News: Feds Refine Ways to Sell Surplus Stuff

Source: The Baltimore Sun (Baltimore, Maryland)

This fall, the federal government finished improvements to Firstgov, its Internet sales portal, which directs users to more than 100 web sites hawking items to the public – from archived American folk music recordings to Lamborghinis once driven by drug lords.

Each federal agency’s links direct users to different sites, some run by contractors on behalf of the government, others by the agency itself. Some offer an easy-to-use online shopping cart, others require the user to print and fax an order form. Still others require participation in an online auction.

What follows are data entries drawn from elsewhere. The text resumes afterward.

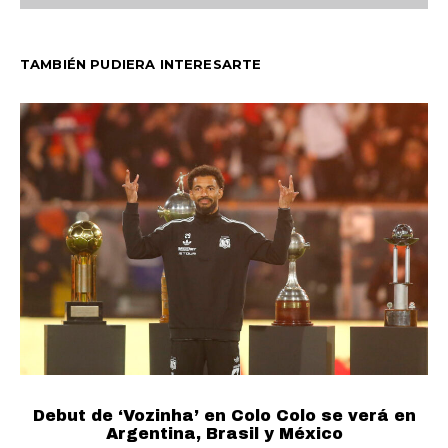
TAMBIÉN PUDIERA INTERESARTE
Debut de ‘Vozinha’ en Colo Colo se verá en
L
Argentina, Brasil y México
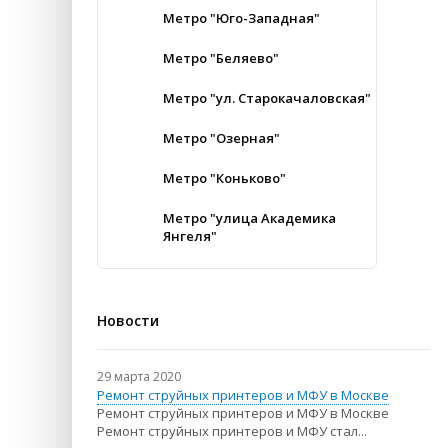
Метро "Юго-Западная"
Метро "Беляево"
Метро "ул. Старокачаловская"
Метро "Озерная"
Метро "Коньково"
Метро "улица Академика
Янгеля"
Новости
29 марта 2020
Ремонт струйных принтеров и МФУ в Москве
Ремонт струйных принтеров и МФУ в Москве
Ремонт струйных принтеров и МФУ стал...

While Bid4Assets handles the U.S. Marshals Service’s luxury goods, govliquidation.com handles the Defense Department‘s surplus. A lot of it is less than glamorous. Govliquidation’s warehouse at Fort Meade is the last stop for most of the military’s expired technology in Maryland. The fluorescent-lit complex makes the cubicle-size computers, camcorders the size of family Bibles and outdated medical equipment seem even drabber. But among the rubble are some finds: an organ from the base’s chapel; china from the office of the secretary of defense; silver serving trays from the Navy; an impressive soundboard for concerts; used fatigues; a Heidelberg press; and an automobile diagnostic machine.

Christopher Fornecker, chief technology officer at the General Services Administration (GSA), said there are no plans to build a one-size-fits-all “Gbay.” “We want the sites to be linked together, but not totally consolidated,” he said. “We’d like to build centers that specialize in certain product lines or types of property, but we’re not going to build one uber-system in the future.”